» **Exercise passage**
%%
- ^
Actually, at the time, METR was measuring models on its original time horizon suite (TH 1.0), and the precise central estimate for Opus 4.5 was ~4h48min on that distribution. But since then, METR has released an updated suite with more tasks (TH 1.1) which caused all models' scores to shift slightly; the measured time horizon for Opus 4.5 on TH 1.1 is ~5h20min.
- ^
The 2019-2025 doubling time calculated in the original paper was 212 days, or 0.58 years. That means that if the time horizon at the beginning of January was 5 hours, the time horizon at the end of the year should be 5 * exp(ln(2) * 1/ 0.58) ~= 16.4 hours. When I was doing mental math, I was approximating the 7 month doubling time as two doublings a year: 5 * 2 * 2 ~= 20 hours. The rule of thumb was a bit more aggressive than the strict extrapolation, but in fact, I just realized while writing this post that the mental extrapolation was too conservative in a different way — I should have dated the ~5 hour time horizon to Nov 24 (Opus 4.5’s release date), not the beginning of January, meaning I should have added an extra month to all these extrapolations.
- ^
I didn’t actually do this math at the time, but the original paper calculated a doubling time of 118 days or 0.32 years since 2024, and if you assume that doubling time was correct, then the time horizon by EOY 2026 should have been 5 * exp(ln(2) * 1/0.32) ~= 43 hours. Given that I took this faster doubling time pretty seriously at this time, this suggests my median and especially my 80th percentile should have been higher to begin with. I would probably have been better served by the heuristic of using just the previous year (rather than the previous seven years) to forecast the next year.
- ^
Originally, METR estimated Opus 4.6 to have a 50% time horizon of ~14.5 hours on Feb 20, 2026. We corrected a bug in our modeling on March 3, 2026 and this reduced its time horizon estimate to ~12 hours. Note that this measurement was done on Time Horizon 1.1, the new task suite released on Jan 29, 2026.
- ^
This is something I appreciate about the time horizon construct. For standard benchmarks, confidence intervals around a point get narrower as the benchmark approaches saturation: if a model gets 50% accuracy, there’s more room for error in either direction than if it gets 95% accuracy. But since the time horizon metric could get infinitely long, the confidence intervals can be constructed so uncertainty gets wider rather than narrower as the current hardest tasks are saturated. Epistemically, it’s appropriate for your uncertainty about real capabilities to blow up when you no longer have tasks that the models can’t complete.
%%
(Records from a data source)
%%
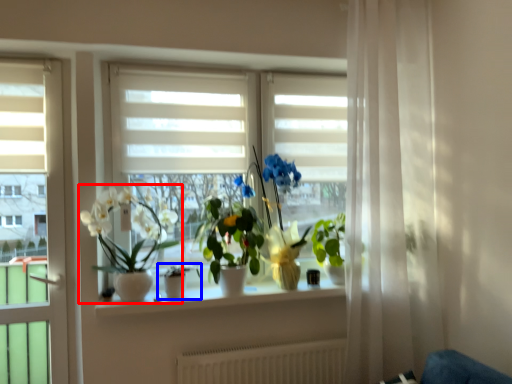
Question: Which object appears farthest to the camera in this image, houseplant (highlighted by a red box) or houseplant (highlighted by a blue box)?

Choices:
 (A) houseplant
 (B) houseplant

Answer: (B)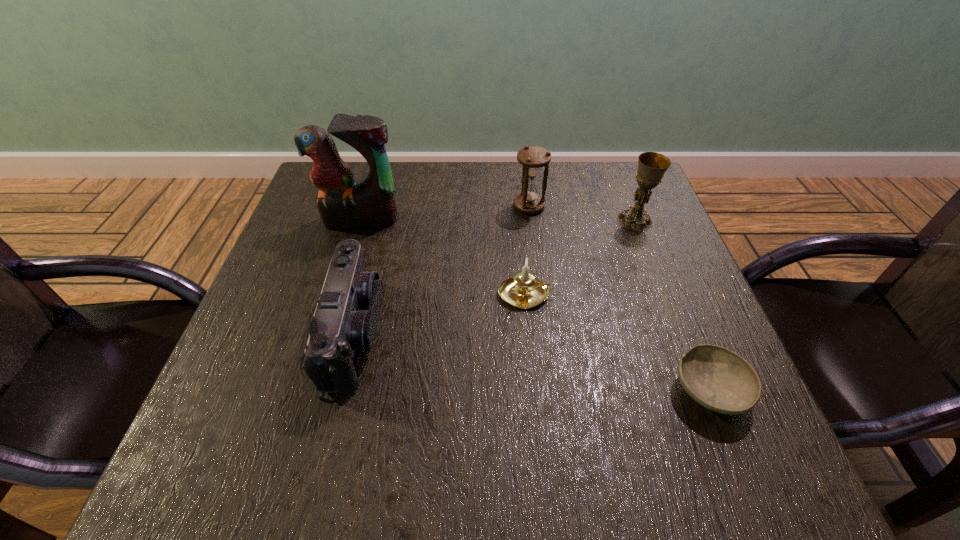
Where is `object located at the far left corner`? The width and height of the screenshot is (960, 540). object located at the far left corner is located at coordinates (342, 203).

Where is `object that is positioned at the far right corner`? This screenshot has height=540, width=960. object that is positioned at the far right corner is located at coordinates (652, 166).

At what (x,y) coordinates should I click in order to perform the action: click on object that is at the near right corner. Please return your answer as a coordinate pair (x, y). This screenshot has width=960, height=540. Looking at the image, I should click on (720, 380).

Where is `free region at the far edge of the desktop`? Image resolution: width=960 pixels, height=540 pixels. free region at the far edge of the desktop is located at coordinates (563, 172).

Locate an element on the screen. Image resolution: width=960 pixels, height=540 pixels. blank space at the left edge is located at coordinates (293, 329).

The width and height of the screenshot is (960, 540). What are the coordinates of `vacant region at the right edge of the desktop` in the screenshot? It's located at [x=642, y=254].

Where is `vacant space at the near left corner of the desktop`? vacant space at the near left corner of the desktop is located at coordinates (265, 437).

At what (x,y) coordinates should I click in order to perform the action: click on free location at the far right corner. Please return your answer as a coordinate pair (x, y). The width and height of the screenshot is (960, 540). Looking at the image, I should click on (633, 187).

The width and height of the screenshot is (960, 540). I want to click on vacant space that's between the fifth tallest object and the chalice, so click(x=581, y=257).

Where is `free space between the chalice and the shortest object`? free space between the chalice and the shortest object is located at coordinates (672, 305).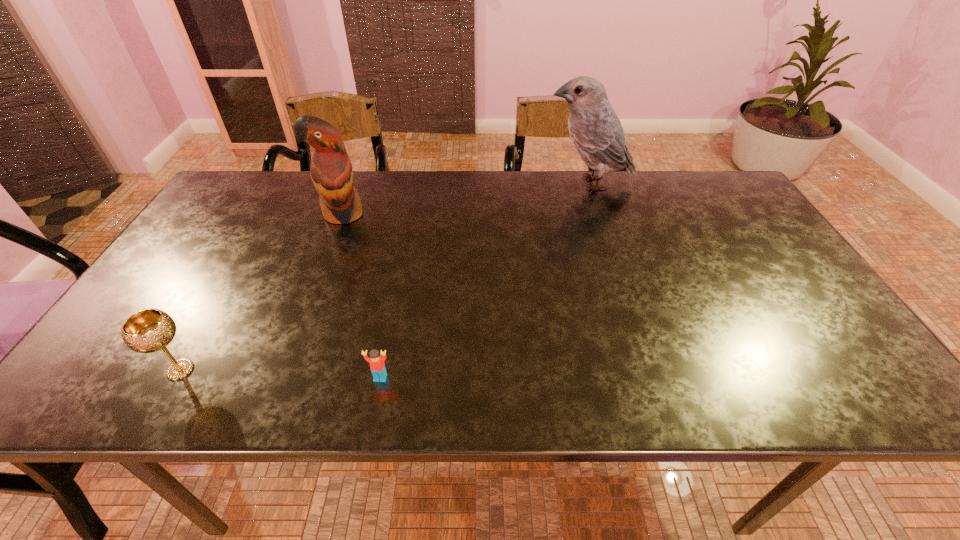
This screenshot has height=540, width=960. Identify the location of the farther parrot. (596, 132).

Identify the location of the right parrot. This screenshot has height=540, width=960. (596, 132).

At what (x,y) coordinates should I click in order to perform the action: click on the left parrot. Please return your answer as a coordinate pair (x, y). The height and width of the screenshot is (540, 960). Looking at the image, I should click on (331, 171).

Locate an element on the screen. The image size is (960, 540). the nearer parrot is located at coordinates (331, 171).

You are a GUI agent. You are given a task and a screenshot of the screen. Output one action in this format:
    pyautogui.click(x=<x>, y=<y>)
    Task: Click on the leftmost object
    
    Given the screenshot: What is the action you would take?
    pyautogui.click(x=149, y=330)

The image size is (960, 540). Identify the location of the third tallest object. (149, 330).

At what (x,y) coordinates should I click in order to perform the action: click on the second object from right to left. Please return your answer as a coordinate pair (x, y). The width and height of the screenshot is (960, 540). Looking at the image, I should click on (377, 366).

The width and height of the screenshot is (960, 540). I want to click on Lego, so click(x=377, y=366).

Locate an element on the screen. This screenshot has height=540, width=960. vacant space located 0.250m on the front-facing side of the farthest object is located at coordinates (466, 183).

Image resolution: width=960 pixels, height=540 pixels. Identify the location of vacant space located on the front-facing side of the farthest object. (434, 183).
%%
» **Required actions**
a. According to the notes on METR time horizon estimates, what doubling time did the original paper calculate for 2019 through 2025?
b. Carry on the notes on METR time horizon estimates, starting after their final sentence.

» **Answers to each task**
a. 212 days, or 0.58 years.

b.
- ^
In the original time horizon paper, METR measured human completion times for most of the tasks in the dataset by actually having humans do them (148 out of 169). In the updated suite, only 5 of the 19 tasks longer than 8 hours have measured human baselines — the others are estimated.
- ^
Agents are usually run on the same task 6 separate times. The same agent doesn’t always approach the same task the same way each time — it sometimes gets lucky or unlucky. For four of the 19 hard tasks, Claude Opus 4.6 solved it successfully in all six runs; for another ten, it solved it successfully in at least one of the six runs.
- ^
If you look just at the year 2025, agent time horizons doubled every ~3.5 months, not every ~7 months as in the long-run trend or even every ~4 months as in the 2024-2025 trend. I mostly didn’t factor this into my forecasts; it wasn’t salient to me compared to the rule of thumb I’d absorbed of “two doublings a year.” If I had used this to extrapolate from Opus 4.5, that would have suggested time horizons by the end of the year should be 5 * exp(ln(2) * 12/3.5) = 54 hours by the end of the year.
- ^
Specifically, my operationalization was that firing all human members of technical staff (research leads, engineers, everyone) would only slow down progress by 25%. Now and in the past, of course, firing every single human would cause progress to completely halt.
- ^
A concrete example of this is the kind of argument that my colleague Nikola made here, in Nov 2025, when the state-of-the-art time horizon was 2 hours; this kind of argument would be much shakier made today (less than four months later!).